### Work task
Reproduce the lines verbatim, starting from the first line and ending after the line that contains "- ✅ Tabs - 15+ tests".

===

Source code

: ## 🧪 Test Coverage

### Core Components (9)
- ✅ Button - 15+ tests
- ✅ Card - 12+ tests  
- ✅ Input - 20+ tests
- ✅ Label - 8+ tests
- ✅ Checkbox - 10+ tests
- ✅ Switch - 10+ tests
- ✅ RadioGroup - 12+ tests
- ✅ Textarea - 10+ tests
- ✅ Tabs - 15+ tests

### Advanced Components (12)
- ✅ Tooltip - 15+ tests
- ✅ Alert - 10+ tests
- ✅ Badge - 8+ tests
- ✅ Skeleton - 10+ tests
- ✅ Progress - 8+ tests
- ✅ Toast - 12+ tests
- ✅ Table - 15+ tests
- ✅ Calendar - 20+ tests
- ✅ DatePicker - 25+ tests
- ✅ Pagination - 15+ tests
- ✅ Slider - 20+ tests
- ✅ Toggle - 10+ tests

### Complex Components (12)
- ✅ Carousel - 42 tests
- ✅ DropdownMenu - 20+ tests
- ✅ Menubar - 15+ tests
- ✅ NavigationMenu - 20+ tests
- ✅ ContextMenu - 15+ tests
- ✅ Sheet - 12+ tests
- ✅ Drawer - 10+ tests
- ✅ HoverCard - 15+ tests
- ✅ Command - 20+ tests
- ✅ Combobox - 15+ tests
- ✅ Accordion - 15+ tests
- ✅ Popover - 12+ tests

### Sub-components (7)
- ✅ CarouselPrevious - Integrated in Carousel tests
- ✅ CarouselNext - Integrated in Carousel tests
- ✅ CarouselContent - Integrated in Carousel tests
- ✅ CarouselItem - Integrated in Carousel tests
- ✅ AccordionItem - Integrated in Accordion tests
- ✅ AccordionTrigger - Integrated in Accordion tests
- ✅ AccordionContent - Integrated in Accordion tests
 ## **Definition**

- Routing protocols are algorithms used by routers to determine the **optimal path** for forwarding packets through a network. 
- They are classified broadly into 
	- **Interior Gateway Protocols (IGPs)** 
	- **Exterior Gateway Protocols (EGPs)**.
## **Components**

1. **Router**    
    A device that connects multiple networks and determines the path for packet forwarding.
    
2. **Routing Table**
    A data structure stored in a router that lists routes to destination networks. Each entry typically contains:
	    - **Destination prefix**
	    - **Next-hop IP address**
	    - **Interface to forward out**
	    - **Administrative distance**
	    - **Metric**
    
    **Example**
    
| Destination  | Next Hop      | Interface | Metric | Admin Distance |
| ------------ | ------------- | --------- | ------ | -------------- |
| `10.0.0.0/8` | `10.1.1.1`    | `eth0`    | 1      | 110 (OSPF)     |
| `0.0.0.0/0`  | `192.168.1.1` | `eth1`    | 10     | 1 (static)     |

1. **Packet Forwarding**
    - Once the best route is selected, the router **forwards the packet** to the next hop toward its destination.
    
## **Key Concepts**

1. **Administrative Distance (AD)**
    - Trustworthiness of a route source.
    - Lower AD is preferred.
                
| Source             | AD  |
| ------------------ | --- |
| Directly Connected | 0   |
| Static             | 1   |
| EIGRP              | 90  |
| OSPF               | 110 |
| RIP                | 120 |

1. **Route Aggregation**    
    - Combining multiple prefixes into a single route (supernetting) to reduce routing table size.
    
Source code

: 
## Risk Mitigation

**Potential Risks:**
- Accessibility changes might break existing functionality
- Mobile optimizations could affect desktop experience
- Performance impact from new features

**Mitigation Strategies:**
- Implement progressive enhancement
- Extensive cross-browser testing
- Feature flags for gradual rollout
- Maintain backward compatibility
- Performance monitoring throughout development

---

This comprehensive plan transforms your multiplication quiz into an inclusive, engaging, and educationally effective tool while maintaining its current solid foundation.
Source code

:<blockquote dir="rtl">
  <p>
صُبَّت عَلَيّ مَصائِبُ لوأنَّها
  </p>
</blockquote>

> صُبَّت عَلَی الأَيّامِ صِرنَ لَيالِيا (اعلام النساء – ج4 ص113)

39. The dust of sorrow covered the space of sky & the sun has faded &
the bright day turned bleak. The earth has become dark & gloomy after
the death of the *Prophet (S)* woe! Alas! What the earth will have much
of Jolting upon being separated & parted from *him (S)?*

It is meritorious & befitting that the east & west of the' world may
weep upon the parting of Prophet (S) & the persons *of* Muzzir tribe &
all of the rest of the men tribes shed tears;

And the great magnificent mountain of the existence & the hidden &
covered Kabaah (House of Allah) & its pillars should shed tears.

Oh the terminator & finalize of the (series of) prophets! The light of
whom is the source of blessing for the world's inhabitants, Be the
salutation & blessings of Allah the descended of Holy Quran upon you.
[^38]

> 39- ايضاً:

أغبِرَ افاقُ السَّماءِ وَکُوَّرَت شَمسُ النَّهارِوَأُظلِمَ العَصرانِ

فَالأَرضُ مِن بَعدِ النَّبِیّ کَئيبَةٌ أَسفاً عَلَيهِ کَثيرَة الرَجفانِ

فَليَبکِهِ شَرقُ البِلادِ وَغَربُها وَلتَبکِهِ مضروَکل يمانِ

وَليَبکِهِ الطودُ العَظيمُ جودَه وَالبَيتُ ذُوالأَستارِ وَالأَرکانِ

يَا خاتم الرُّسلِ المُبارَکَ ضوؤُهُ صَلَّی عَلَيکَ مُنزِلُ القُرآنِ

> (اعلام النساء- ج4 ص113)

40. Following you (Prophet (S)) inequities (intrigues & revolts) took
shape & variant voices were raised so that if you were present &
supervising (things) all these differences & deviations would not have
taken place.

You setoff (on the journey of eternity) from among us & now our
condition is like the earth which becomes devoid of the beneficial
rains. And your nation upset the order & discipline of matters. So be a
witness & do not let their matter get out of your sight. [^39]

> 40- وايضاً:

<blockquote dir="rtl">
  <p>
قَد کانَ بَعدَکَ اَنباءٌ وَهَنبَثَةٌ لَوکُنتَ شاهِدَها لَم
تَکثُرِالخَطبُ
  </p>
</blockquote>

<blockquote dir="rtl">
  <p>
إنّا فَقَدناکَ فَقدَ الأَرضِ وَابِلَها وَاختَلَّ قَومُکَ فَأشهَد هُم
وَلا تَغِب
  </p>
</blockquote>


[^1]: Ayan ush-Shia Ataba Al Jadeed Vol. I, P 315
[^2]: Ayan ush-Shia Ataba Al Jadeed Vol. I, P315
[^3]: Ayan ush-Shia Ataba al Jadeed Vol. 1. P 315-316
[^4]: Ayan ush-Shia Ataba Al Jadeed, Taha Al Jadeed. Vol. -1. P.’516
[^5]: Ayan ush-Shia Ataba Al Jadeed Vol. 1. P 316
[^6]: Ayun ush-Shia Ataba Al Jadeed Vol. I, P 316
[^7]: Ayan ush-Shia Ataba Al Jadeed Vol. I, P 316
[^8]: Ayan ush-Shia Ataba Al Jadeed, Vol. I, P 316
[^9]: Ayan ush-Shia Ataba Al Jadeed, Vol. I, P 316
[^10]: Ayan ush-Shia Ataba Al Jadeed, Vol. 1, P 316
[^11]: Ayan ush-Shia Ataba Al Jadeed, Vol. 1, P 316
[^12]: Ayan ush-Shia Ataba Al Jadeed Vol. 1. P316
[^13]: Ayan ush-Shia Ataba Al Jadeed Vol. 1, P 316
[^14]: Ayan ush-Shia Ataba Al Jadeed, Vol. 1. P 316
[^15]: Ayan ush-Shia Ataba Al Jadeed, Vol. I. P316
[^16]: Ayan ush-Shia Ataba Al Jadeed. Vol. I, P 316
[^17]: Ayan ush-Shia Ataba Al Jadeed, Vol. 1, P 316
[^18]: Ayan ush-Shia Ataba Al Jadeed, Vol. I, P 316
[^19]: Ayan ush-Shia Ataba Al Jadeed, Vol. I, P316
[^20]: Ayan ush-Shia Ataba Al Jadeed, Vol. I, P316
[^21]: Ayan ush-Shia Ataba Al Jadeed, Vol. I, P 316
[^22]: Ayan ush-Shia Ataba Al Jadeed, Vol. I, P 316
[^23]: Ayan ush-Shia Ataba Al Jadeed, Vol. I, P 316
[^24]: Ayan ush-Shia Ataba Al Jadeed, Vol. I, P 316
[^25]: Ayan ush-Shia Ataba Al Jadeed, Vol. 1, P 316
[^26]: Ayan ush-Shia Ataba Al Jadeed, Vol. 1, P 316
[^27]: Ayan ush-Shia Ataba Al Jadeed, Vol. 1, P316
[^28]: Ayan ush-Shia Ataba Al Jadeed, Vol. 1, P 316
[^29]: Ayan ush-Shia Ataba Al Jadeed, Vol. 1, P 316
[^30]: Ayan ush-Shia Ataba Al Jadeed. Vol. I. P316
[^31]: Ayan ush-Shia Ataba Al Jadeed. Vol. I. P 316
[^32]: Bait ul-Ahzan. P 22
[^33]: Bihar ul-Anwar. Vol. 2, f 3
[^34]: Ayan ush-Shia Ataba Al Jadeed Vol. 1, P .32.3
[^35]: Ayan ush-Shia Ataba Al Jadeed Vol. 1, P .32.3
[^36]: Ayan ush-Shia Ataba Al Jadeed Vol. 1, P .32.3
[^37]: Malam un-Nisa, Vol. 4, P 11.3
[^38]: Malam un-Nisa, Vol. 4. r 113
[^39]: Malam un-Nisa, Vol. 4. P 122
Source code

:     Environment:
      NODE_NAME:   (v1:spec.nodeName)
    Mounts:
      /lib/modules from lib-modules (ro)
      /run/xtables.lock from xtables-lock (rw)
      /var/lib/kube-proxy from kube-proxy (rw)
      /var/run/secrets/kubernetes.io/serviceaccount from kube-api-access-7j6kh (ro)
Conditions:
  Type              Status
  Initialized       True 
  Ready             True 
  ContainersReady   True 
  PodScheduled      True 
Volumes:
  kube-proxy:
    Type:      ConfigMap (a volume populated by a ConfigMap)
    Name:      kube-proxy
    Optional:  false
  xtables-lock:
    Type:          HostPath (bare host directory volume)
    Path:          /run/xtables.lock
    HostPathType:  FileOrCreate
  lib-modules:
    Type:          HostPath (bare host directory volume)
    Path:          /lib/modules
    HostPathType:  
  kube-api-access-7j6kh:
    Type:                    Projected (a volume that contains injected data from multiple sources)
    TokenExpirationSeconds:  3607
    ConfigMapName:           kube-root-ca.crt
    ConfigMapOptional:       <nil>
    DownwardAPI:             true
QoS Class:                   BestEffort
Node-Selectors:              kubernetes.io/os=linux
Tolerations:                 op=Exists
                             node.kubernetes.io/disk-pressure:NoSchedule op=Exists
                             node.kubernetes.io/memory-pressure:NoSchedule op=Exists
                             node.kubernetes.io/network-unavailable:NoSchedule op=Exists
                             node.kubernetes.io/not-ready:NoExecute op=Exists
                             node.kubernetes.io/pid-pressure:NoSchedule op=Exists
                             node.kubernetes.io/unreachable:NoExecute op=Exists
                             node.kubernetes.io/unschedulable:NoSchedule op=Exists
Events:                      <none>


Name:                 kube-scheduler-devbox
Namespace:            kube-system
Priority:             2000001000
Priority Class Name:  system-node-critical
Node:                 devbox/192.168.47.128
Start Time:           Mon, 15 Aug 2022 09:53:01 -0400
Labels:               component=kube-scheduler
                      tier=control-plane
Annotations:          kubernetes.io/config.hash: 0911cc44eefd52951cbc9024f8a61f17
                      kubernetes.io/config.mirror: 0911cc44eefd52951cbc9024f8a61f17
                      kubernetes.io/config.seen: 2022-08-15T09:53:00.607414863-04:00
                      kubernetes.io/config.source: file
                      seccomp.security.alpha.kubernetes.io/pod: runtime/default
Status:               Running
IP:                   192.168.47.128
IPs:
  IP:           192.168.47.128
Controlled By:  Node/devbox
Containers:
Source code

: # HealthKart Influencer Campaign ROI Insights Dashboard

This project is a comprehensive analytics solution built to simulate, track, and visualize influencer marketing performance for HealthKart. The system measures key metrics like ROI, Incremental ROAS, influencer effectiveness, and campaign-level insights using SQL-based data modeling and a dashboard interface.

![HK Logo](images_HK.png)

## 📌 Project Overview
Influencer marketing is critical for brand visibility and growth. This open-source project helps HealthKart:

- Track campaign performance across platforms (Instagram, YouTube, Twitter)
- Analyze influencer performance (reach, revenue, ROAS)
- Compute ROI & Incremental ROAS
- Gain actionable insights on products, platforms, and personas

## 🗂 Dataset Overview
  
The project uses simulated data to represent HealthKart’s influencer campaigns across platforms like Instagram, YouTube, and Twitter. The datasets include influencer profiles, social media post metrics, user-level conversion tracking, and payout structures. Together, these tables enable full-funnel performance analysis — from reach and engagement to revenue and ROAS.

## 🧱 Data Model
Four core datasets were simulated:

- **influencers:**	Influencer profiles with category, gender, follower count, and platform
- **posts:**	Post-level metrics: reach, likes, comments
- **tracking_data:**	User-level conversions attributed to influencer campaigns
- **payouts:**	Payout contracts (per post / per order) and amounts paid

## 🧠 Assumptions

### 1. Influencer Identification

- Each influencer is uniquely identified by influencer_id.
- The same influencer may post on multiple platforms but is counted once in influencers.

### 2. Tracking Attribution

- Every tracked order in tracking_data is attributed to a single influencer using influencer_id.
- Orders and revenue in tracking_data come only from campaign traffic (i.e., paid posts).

===

### Written answer
Source code

: ## 🧪 Test Coverage

### Core Components (9)
- ✅ Button - 15+ tests
- ✅ Card - 12+ tests  
- ✅ Input - 20+ tests
- ✅ Label - 8+ tests
- ✅ Checkbox - 10+ tests
- ✅ Switch - 10+ tests
- ✅ RadioGroup - 12+ tests
- ✅ Textarea - 10+ tests
- ✅ Tabs - 15+ tests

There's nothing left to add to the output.